Because of awareness of the late onset of neurovesical dysfunction and/or orthopaedic symptoms in some of our patients, in 1991 we started to screen with magnetic resonance imaging (MRI) the spinal cord of all patients with ARA. Eighteen (44%) out of 41 patients without neurological or orthopaedic symptoms and 7 (78%) of 9 children with neurological or orthopaedics symptoms screened by MRI showed pathological findings. The overall incidence of spinal dysraphism in ARA was 50%, without any great difference with respect to the type of the anomaly (high, low, cloacal). The pathological MRI findings encountered were: fibrolipoma (with or without a thickened filum terminale), tethering of the cord and syringomyelia, and sac anomalies. In order to check the onset of NVD in these children, we performed urodynamic studies with external sphincter electromyography in 24. Grouped by age: 14 were between 5 and 18 months and ten were 4 to 13 years old. Ten patients (71%) out of the first group and 3 (30%) out of the second had a normal urodynamic pattern. A total of 11 children had pathological findings; of these, 4 infants had a hyperreflexic bladder (one with detrusor-sphincter dyssynergia) suggesting upper motor neuron (UMN) lesion. Of the 7 older patients, two had UMN and 3 lower motor neuron (LMN) lesion. Two of the remaining children (without spinal dysraphism) had Down syndrome and their urodynamic pattern (detrusor-sphincter incoordination) was not conclusive for NVD.

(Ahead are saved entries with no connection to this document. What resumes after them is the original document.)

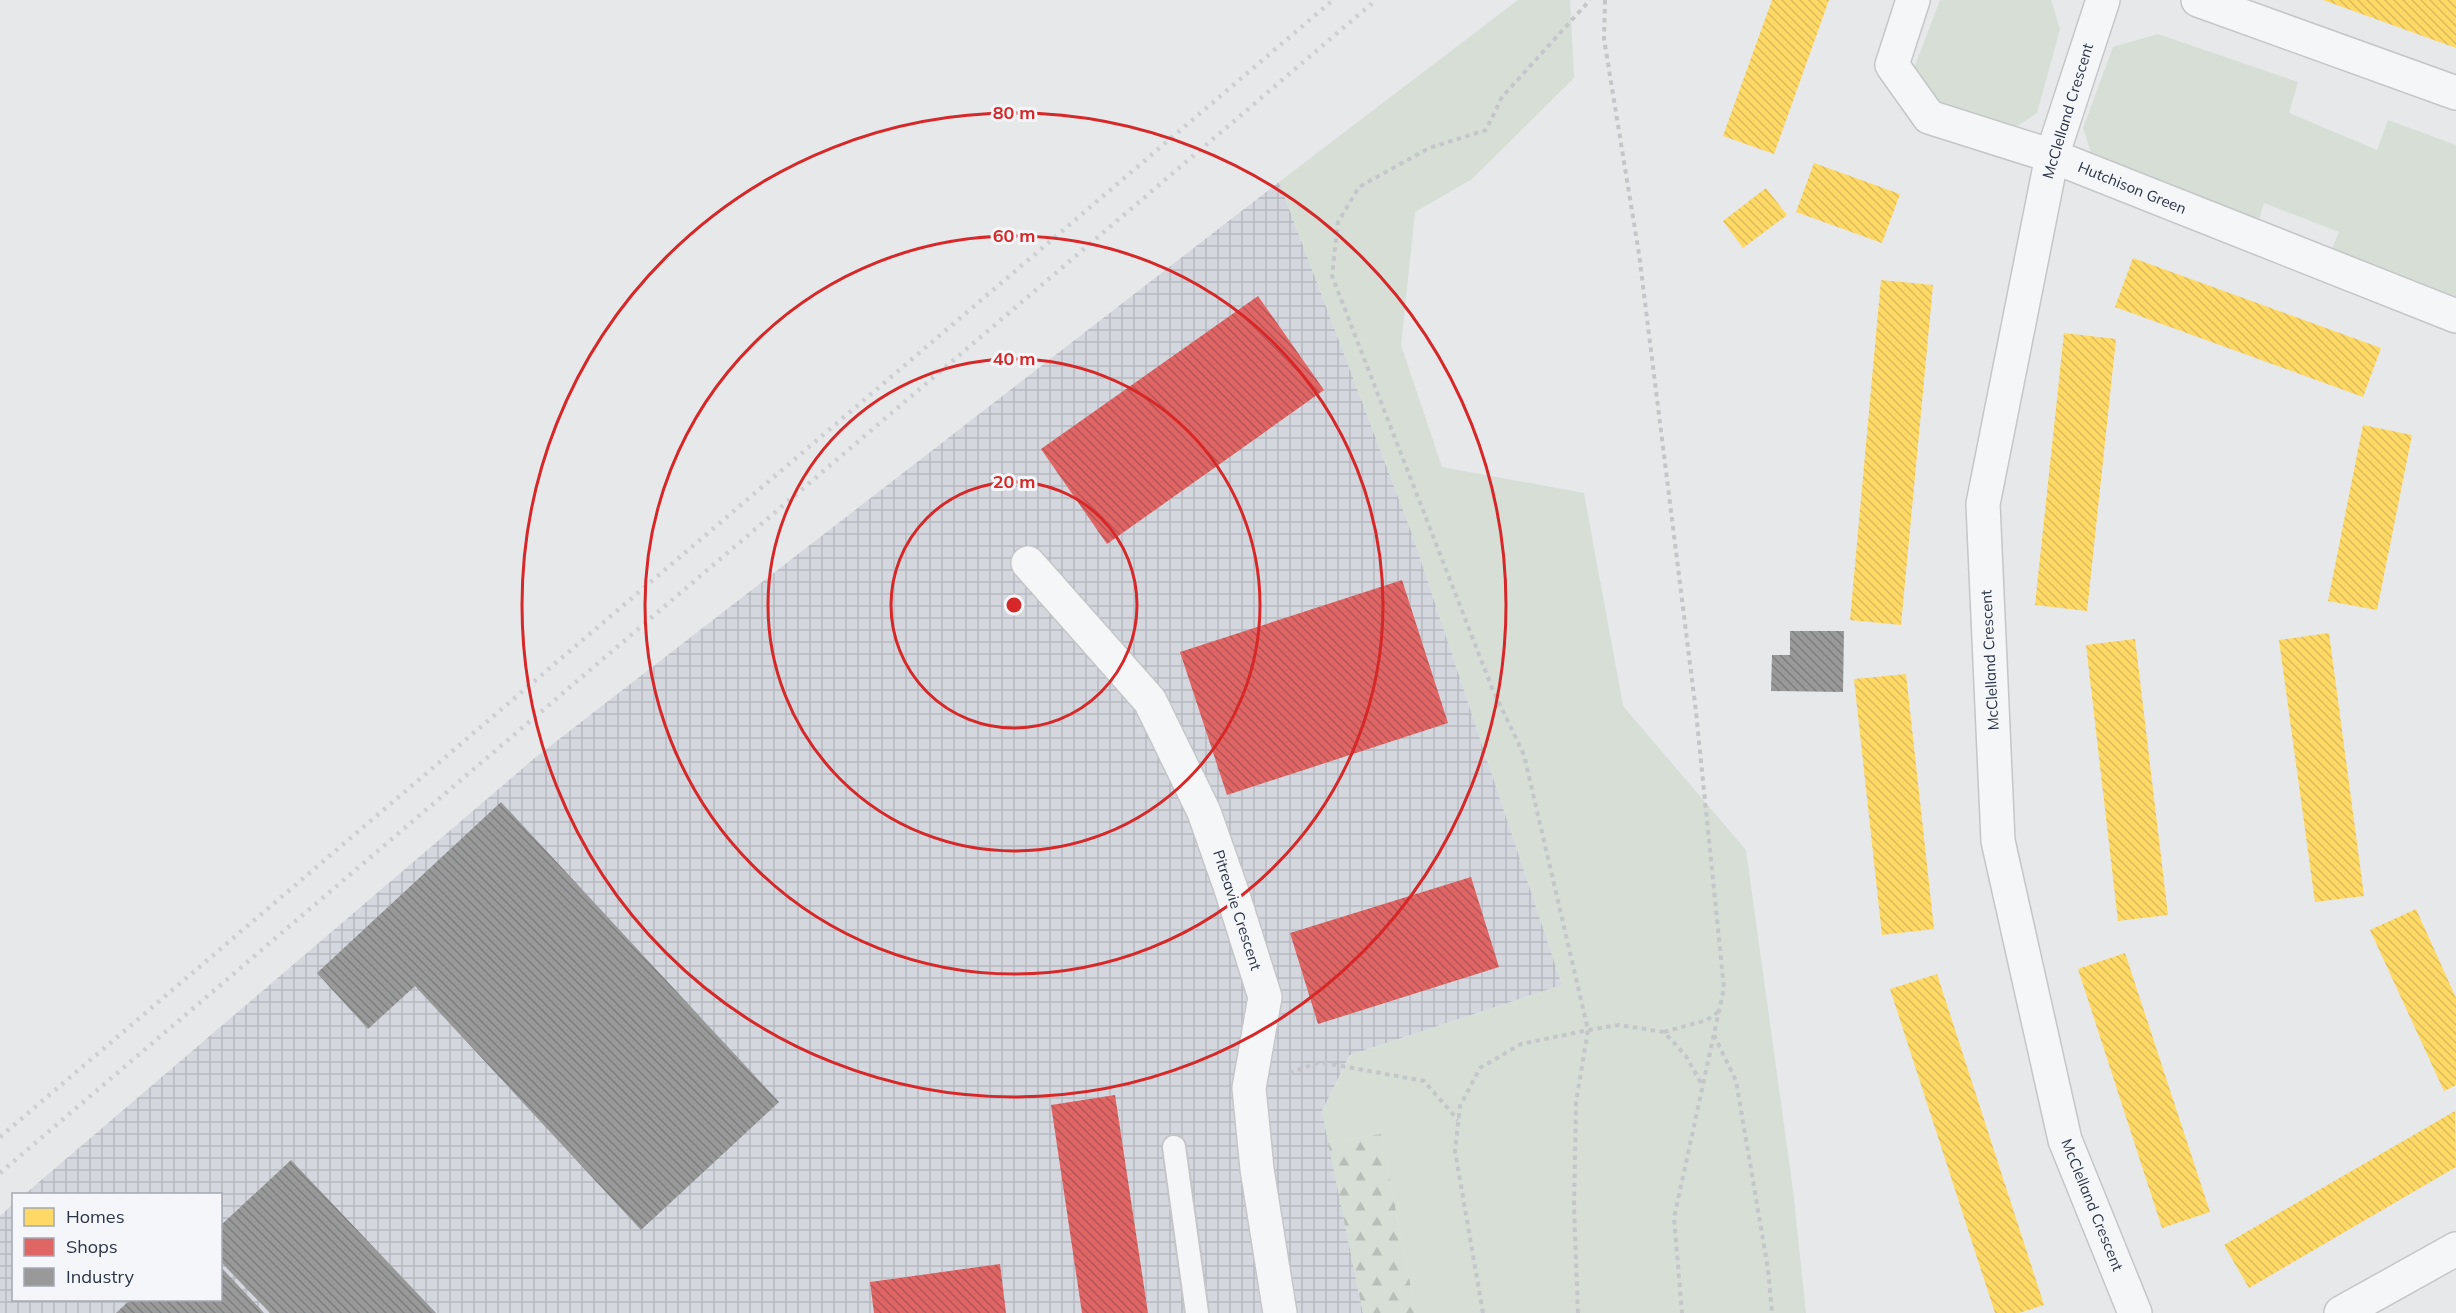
<svg xmlns="http://www.w3.org/2000/svg" width="2456" height="1313" viewBox="0 0 2456 1313" font-family="Mulish,sans-serif">
<defs>
<pattern id="industrial-grid" width="8" height="8" patternUnits="userSpaceOnUse" patternTransform="scale(1.5)"><rect width="8" height="8" fill="#d4d7dd"/><path d="M0 4h8M4 0v8" fill="none" stroke="#b6b9bf"/></pattern>
<pattern id="forest-firs" width="22" height="20" patternUnits="userSpaceOnUse" patternTransform="scale(1.5)"><rect width="22" height="20" fill="#d6ded6"/><path d="M5 1l3.5 6h-7zM16 11l3.5 6h-7z" fill="#b8bfb9"/></pattern>
<pattern id="homes-back-hatch" width="6" height="6" patternUnits="userSpaceOnUse" patternTransform="scale(1.5)"><rect width="6" height="6" fill="#ffd966"/><path d="M-1 5l2 2M0 0l6 6M5-1l2 2" fill="none" stroke="#dbbb5a"/></pattern>
<pattern id="shops-back-hatch" width="6" height="6" patternUnits="userSpaceOnUse" patternTransform="scale(1.5)"><rect width="6" height="6" fill="#e06666"/><path d="M-1 5l2 2M0 0l6 6M5-1l2 2" fill="none" stroke="#b65556"/></pattern>
<pattern id="industry-back-hatch" width="6" height="6" patternUnits="userSpaceOnUse" patternTransform="scale(1.5)"><rect width="6" height="6" fill="#999"/><path d="M-1 5l2 2M0 0l6 6M5-1l2 2" fill="none" stroke="#7d7e7f"/></pattern>
</defs>
<rect width="100%" height="100%" fill="#e6e8ea"/>
<!-- industrial -->
<path fill="url(#industrial-grid)" d="M 1279,182 L 1411,531 L 1562,985 L 1350,1055 L 1322,1111 L 1363,1313 L 0,1313 L 0,1216 L 13,1204 L 14,1300 L 220,1300 L 220,1194 L 25,1194 L 536,757 Z"/>
<!-- grass -->
<path fill="#d6ded6" d="M 1518,0 L 1570,0 L 1574,78 L 1472,179 L 1415,212 L 1401,345 L 1442,467 L 1584,493 L 1623,706 L 1746,850 L 1793,1190 L 1806,1313 L 1416,1313 L 1381,1134 L 1328,1142 L 1322,1111 L 1351,1055 L 1562,985 L 1411,531 L 1279,182 Z
M 1940,0 L 2051,0 L 2060,29 L 2037,113 L 2006,133 L 1935,109 L 1913,71 Z
M 2158,34 L 2298,82 L 2289,113 L 2377,150 L 2388,120 L 2456,145 L 2456,299 L 2330,253 L 2339,232 L 2264,203 L 2257,226 L 2095,164 L 2083,128 L 2113,47 Z"/>
<!-- forest -->
<path fill="url(#forest-firs)" d="M 1381,1134 L 1416,1313 L 1363,1313 L 1328,1142 Z"/>
<!-- homes -->
<path fill="url(#homes-back-hatch)" d="M 1772,0 L 1829,0 L 1774,154 L 1723,136 Z
M 2323,0 L 2456,0 L 2456,48 Z
M 1814,163 L 1900,194 L 1882,243 L 1796,212 Z
M 1766,188 L 1787,215 L 1743,248 L 1723,221 Z
M 2133,258 L 2381,348 L 2363,397 L 2115,307 Z
M 1881,280 L 1933,285 L 1901,625 L 1850,620 Z
M 2064,333 L 2116,339 L 2087,611 L 2035,605 Z
M 2363,425 L 2412,435 L 2377,610 L 2328,601 Z
M 2329,633 L 2364,896 L 2315,902 L 2279,640 Z
M 2135,639 L 2168,915 L 2118,921 L 2086,645 Z
M 1906,674 L 1934,929 L 1882,935 L 1854,679 Z
M 2416,909 L 2456,998 L 2456,1085 L 2444,1091 L 2370,930 Z
M 2125,953 L 2210,1212 L 2162,1228 L 2078,969 Z
M 1937,974 L 2044,1305 L 2019,1313 L 1995,1313 L 1890,989 Z
M 2455,1111 L 2456,1167 L 2249,1288 L 2224,1245 Z"/>
<!-- shops -->
<path fill="url(#shops-back-hatch)" d="M 1258,296 L 1324,390 L 1107,544 L 1041,449 Z
M 1402,580 L 1448,723 L 1227,795 L 1180,652 Z
M 1471,877 L 1499,967 L 1318,1024 L 1290,933 Z
M 1115,1095 L 1148,1313 L 1082,1313 L 1051,1105 Z
M 1000,1264 L 1006,1313 L 874,1313 L 870,1282 Z"/>
<!-- industry -->
<path fill="url(#industry-back-hatch)" d="M 1790,631 L 1844,631 L 1843,692 L 1771,691 L 1772,655 L 1790,655 Z
M 501,802 L 779,1102 L 641,1230 L 415,986 L 368,1029 L 317,973 Z
M 291,1160 L 436,1313 L 270,1313 L 220,1261 L 220,1226 Z
M 220,1266 L 264,1313 L 116,1313 L 130,1300 L 220,1300 Z"/>
<g fill="none" stroke-linecap="round" stroke-linejoin="round">
<defs>
<path id="lane" d="M 1174,1147 L 1197,1313"/>
<path id="street" d="M 1913,0 L 1892,65 L 1929,117 L 2052,156 L 2456,316
M 2103,0 L 2052,156 L 1983,504 L 1998,841 L 2065,1140 L 2135,1313
M 2198,0 L 2456,93
M 1028,563 L 1150,701 L 1204,812 L 1231,889 L 1265,997 L 1249,1088 L 1257,1169 L 1280,1313
M 2341,1313 L 2456,1249"/>
</defs>
<!-- lane casing -->
<use href="#lane" stroke="#c4c6c8" stroke-width="26"/>
<!-- street casing -->
<use href="#street" stroke="#c4c6c8" stroke-width="36"/>
<!-- path -->
<path stroke="#c5c6ca" stroke-width="4" stroke-dasharray="4.5 4.5" stroke-linecap="butt" d="M 1605,0 L 1604,39 L 1639,254 L 1696,712 L 1724,988 L 1674,1218 L 1682,1313
M 1664,1032 L 1707,1020 L 1718,1012
M 1714,1035 L 1736,1081 L 1768,1269 L 1772,1313
M 1289,1073 L 1320,1062 L 1424,1081 L 1458,1120
M 1483,1313 L 1455,1151 L 1460,1106 L 1480,1068 L 1521,1044 L 1588,1030 L 1619,1025 L 1664,1032 L 1686,1056 L 1702,1085
M 1578,1313 L 1574,1207 L 1576,1102 L 1588,1030 L 1524,755 L 1492,688 L 1332,276 L 1338,222 L 1359,187 L 1429,148 L 1486,130 L 1502,97 L 1590,0"/>
<!-- lane -->
<use href="#lane" stroke="#f5f6f7" stroke-width="22"/>
<!-- street -->
<use href="#street" stroke="#f5f6f7" stroke-width="33"/>
<!-- rail -->
<path stroke="#cecfd2" stroke-width="4.5" stroke-dasharray="3 6" stroke-linecap="butt" d="M 0,1137 L 1333,0
M 0,1173 L 1376,0"/>
</g>
<!-- distance rings -->
<g fill="none" stroke="#d62828" stroke-width="3">
<circle cx="1014" cy="605" r="123"/>
<circle cx="1014" cy="605" r="246"/>
<circle cx="1014" cy="605" r="369"/>
<circle cx="1014" cy="605" r="492"/>
</g>
<g text-anchor="middle" stroke-width="6" stroke-linejoin="round" paint-order="stroke">
<!-- street labels -->
<g font-size="15" fill="#2b3445" stroke="#f4f6f9">
<text transform="translate(2068 111) rotate(-73)" y="5">McClelland Crescent</text>
<text transform="translate(2132 188) rotate(22)" y="5">Hutchison Green</text>
<text transform="translate(1990 660) rotate(-93)" y="5">McClelland Crescent</text>
<text transform="translate(1237 910) rotate(72)" y="5">Pitreavie Crescent</text>
<text transform="translate(2092 1205) rotate(68)" y="5">McClelland Crescent</text>
</g>
</g>
<circle cx="1014" cy="605" r="9" fill="#d62828" stroke="#f4f6f9" stroke-width="3"/>
<g font-size="18" text-anchor="middle" font-weight="bold" fill="#d62828" stroke="#f4f6f9" stroke-width="6" stroke-linejoin="round" paint-order="stroke">
<text x="1014" y="119">80 m</text>
<text x="1014" y="242">60 m</text>
<text x="1014" y="365">40 m</text>
<text x="1014" y="488">20 m</text>
</g>
<!-- legend -->
<rect x="12" y="1193" width="210" height="108" fill="#f4f6f9" stroke="#a4a8b1" stroke-width="1.5"/>
<rect x="24" y="1208" width="30" height="18" fill="#ffd966" stroke="#a4a8b1" stroke-width="1.5"/>
<text x="66" y="1223" font-size="18" fill="#2b3445">Homes</text>
<rect x="24" y="1238" width="30" height="18" fill="#e06666" stroke="#a4a8b1" stroke-width="1.5"/>
<text x="66" y="1253" font-size="18" fill="#2b3445">Shops</text>
<rect x="24" y="1268" width="30" height="18" fill="#999999" stroke="#a4a8b1" stroke-width="1.5"/>
<text x="66" y="1283" font-size="18" fill="#2b3445">Industry</text>
</svg>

The incidence of spinal dysraphism in children with anorectal anomalies is high and screening with morphological studies of the spinal cord are mandatory. Neurovesical dysfunction should be suspected in all these children and it is likely to be congenital in nature. Early and repeated urodynamic studies are recommended to detect neurogenic bladder dysfunction before the onset of symptoms.